__DIRECTIONS__.
According to the Ethiopian cinema text, what language did Ethiopian films begin using as they modernized in the 2000s?

__EXCERPT__.
----------

The Cinema of Ethiopia and the film industry in general is a relatively recent phenomenon in Ethiopia. The Ethiopian film industry is growing, but faces many problems that have prevented it from fully flourishing. Historically live stage theater enjoyed more popularity in Ethiopia, creating a handful of relatively successful stage actors. Ethiopian films began modernizing since 2000s, implementing Amharic language, but due to wide home video and DVD distribution, it often frustrated by copyright infringement in presence of piracy. This was reduced in early 2010s with an intervention of government and imposition of policy. Despite recently developing, the Ethiopian film production continued to be lack of complement quality in relation to world premiere with low budget amateurish style.

History
The cinema of Ethiopia was introduced in 1897, two years after the first world film was projected on 25 December 1895 in Paris. However the growth rate was critically declined as a result of ongoing sociopolitical instability. Over decades, the Ethiopian film industry was associated with cultural, religious and national background under pressure of its leaders, advanced historical and documentary films.

Berhanou Abebbé wrote in 2003 article Annales d'Ethiopie that a Frenchman introduced the first cinematic artifacts in Ethiopia in 1898, sold to Italian minister . Ciccodicola then offered to Emperor Menelik II as a gift. According to historians Berhanou and Richard Pankhurst books before the first public film screening occurred in (1909–1910), the Majesty watched several films over decades. In 1923, the first cinema house was completed and built by Ethiopians. Berhanou noted that the first cinema house called Pate was owned by MM. Baicovich from 1909 to 1910. During the first phase of cinema introduction, people were unsatisfactory to watch films. Berhanou quoted the French historian Merab, in his Impressions d'Ethiopie (1922), "people apparently didn't like to entertain themselves."

----------

__DATASET ROWS__.
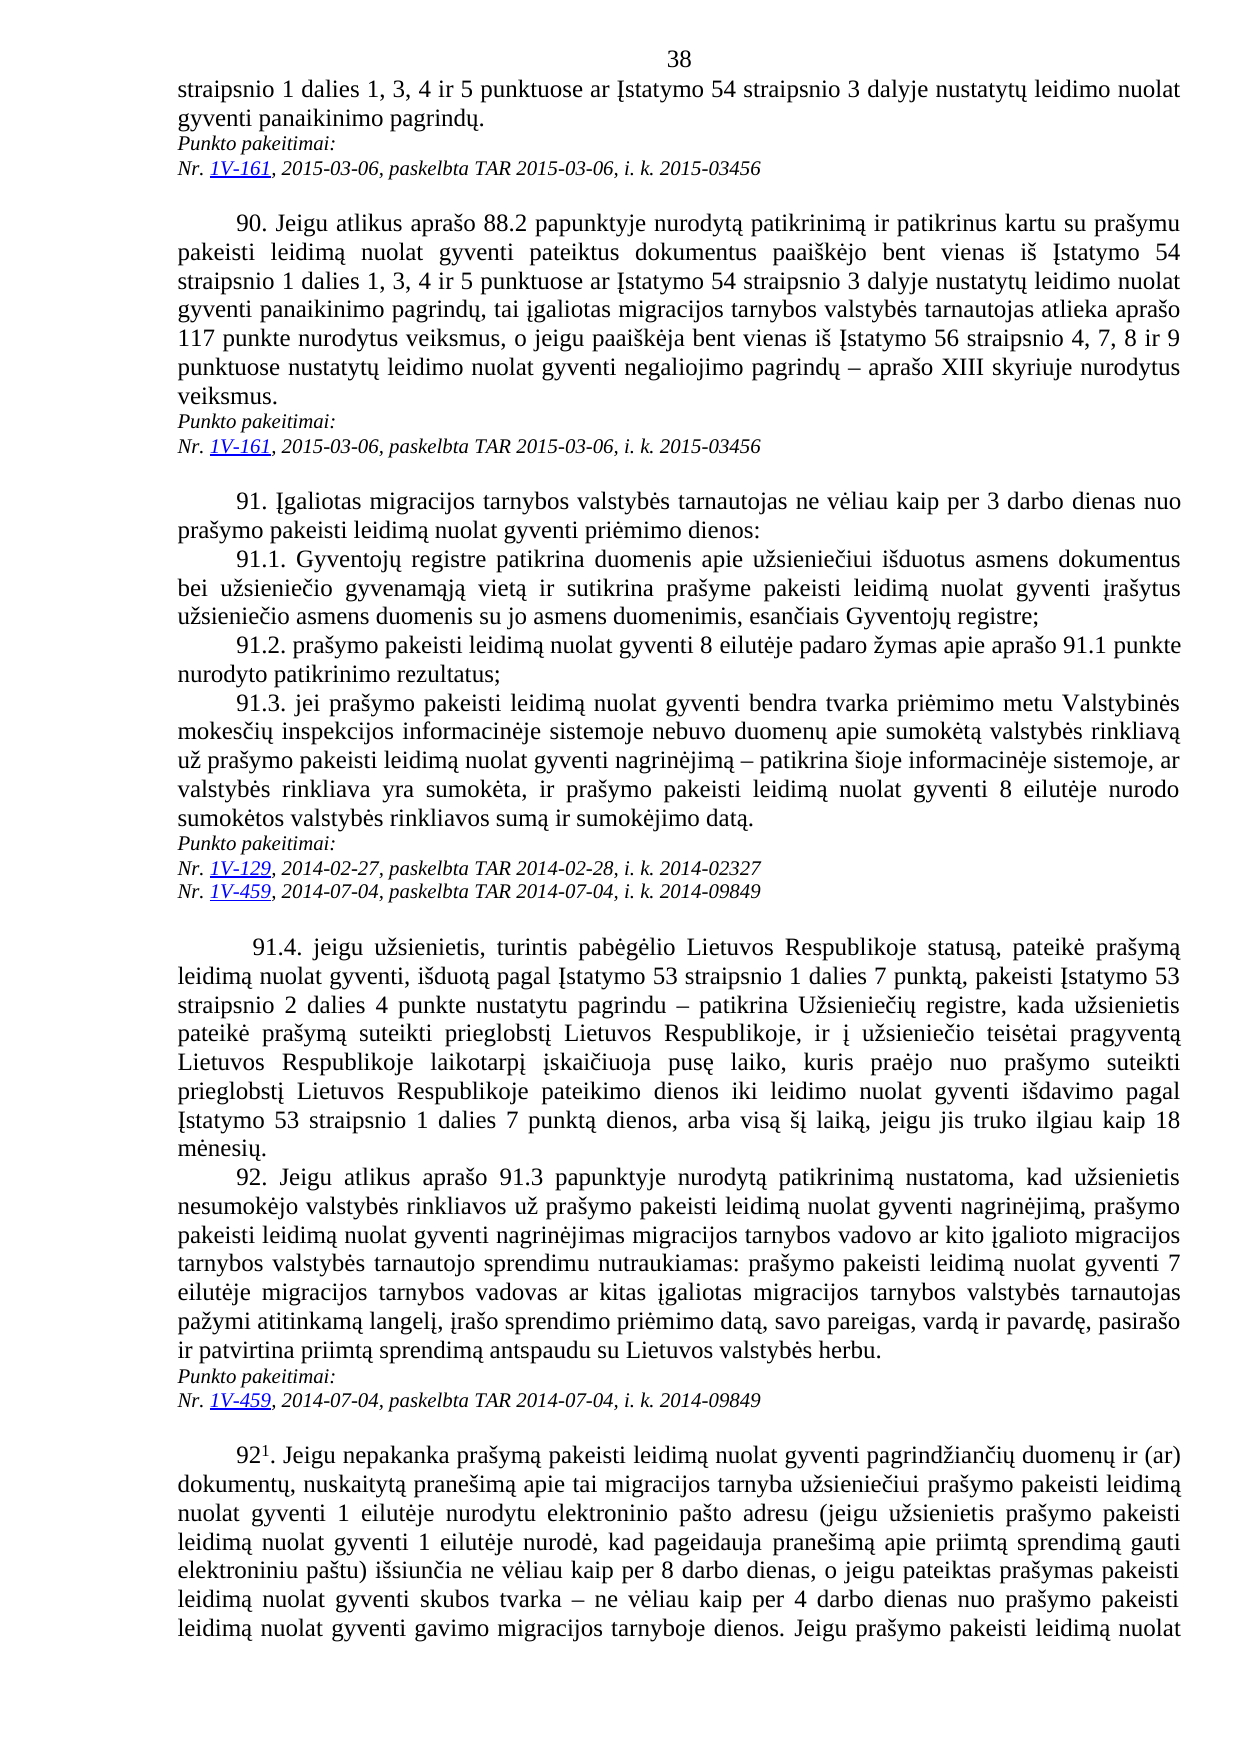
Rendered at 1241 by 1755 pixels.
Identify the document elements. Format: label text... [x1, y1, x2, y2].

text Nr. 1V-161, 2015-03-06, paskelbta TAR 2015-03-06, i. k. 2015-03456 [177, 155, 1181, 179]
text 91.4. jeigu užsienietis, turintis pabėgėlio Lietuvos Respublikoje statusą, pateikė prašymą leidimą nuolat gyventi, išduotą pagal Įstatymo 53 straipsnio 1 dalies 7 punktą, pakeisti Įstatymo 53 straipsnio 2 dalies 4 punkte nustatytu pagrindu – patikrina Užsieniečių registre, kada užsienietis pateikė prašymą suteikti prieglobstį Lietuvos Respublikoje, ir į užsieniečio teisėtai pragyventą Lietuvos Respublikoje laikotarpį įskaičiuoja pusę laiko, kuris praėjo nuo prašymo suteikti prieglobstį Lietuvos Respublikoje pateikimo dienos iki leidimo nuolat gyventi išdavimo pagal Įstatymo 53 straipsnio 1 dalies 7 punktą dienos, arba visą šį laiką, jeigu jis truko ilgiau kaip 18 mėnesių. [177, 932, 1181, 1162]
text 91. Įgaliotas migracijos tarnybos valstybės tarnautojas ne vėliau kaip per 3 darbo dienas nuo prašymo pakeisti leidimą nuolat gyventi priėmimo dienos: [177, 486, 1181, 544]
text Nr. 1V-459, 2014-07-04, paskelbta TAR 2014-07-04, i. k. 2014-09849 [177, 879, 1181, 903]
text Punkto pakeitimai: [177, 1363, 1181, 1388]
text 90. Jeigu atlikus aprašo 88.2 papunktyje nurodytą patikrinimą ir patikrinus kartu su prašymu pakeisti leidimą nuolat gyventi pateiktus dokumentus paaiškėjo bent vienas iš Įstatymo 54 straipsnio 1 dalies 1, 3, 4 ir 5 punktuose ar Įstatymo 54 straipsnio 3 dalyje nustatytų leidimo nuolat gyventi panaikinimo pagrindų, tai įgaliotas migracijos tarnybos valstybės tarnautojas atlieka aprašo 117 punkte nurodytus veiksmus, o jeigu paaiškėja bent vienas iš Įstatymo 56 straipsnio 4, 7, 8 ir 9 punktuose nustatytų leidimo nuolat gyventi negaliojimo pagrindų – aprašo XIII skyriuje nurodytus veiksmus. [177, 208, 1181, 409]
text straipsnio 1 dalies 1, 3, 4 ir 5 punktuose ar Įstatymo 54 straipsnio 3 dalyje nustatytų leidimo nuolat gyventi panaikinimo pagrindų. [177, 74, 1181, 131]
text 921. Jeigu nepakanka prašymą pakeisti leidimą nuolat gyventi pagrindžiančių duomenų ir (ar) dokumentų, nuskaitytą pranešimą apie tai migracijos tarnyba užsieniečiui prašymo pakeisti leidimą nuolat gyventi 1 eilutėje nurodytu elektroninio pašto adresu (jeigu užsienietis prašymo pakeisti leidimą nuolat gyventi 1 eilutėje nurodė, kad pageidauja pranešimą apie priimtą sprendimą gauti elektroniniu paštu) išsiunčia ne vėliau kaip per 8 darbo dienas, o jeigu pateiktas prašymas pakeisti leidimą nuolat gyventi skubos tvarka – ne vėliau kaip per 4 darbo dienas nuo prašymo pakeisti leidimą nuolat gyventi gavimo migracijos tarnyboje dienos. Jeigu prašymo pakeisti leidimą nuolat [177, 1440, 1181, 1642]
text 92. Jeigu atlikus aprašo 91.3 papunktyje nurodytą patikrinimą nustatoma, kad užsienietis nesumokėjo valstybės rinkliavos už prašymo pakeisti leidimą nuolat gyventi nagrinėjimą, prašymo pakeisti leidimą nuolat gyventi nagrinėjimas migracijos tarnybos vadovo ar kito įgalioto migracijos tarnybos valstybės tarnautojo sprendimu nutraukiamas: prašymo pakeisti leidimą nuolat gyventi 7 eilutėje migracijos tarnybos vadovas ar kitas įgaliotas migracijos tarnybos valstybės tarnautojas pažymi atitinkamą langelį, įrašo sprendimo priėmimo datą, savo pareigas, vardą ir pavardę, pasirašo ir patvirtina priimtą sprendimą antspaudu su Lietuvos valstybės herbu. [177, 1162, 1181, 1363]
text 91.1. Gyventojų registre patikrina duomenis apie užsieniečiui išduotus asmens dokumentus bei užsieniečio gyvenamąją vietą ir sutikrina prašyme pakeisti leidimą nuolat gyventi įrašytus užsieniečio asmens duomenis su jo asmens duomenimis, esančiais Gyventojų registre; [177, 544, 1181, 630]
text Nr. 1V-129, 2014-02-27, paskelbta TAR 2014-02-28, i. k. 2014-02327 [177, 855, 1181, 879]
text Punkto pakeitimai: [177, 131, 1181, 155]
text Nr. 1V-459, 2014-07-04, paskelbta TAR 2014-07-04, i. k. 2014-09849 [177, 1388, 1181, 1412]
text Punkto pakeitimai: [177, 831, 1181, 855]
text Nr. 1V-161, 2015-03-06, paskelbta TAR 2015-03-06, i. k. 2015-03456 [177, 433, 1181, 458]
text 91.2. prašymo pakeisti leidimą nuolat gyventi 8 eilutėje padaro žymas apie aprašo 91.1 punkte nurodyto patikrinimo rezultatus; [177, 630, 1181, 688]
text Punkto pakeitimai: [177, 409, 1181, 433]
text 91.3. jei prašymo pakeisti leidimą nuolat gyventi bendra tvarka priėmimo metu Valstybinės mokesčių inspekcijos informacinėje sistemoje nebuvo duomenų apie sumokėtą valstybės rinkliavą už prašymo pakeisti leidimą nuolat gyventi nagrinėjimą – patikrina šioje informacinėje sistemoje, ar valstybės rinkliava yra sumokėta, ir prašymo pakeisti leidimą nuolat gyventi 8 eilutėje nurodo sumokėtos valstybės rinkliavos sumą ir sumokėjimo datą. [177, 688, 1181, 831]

----------

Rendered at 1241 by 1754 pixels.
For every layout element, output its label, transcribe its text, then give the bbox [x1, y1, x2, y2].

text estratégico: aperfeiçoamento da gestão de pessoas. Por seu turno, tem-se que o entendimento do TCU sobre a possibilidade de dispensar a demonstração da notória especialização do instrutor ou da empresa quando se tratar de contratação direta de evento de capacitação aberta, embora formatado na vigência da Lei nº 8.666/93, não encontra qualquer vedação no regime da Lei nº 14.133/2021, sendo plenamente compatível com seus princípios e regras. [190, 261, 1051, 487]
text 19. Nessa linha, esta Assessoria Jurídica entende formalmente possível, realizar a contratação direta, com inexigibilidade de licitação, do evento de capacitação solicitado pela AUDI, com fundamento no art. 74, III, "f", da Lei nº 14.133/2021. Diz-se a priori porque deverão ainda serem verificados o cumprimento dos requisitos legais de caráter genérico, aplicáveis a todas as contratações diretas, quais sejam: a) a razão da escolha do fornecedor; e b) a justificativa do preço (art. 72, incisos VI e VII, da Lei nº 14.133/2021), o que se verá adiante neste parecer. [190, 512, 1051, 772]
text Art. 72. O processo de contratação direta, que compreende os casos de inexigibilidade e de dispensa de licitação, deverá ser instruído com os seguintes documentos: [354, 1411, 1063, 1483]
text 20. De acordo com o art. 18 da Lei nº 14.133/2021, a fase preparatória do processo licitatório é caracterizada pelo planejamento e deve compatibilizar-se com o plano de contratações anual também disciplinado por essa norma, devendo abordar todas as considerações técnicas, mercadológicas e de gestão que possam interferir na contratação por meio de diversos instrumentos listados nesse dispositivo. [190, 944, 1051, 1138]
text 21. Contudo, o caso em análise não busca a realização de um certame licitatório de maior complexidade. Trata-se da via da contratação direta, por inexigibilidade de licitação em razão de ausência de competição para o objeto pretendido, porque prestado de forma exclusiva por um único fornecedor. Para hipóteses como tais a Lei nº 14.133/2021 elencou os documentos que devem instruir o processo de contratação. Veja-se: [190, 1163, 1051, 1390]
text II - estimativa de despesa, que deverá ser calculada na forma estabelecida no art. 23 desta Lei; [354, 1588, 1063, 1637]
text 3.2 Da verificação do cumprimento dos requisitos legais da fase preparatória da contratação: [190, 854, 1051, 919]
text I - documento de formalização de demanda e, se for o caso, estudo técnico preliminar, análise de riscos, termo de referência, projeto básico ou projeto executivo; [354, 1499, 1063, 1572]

----------

__TASK RESULT__.
Amharic.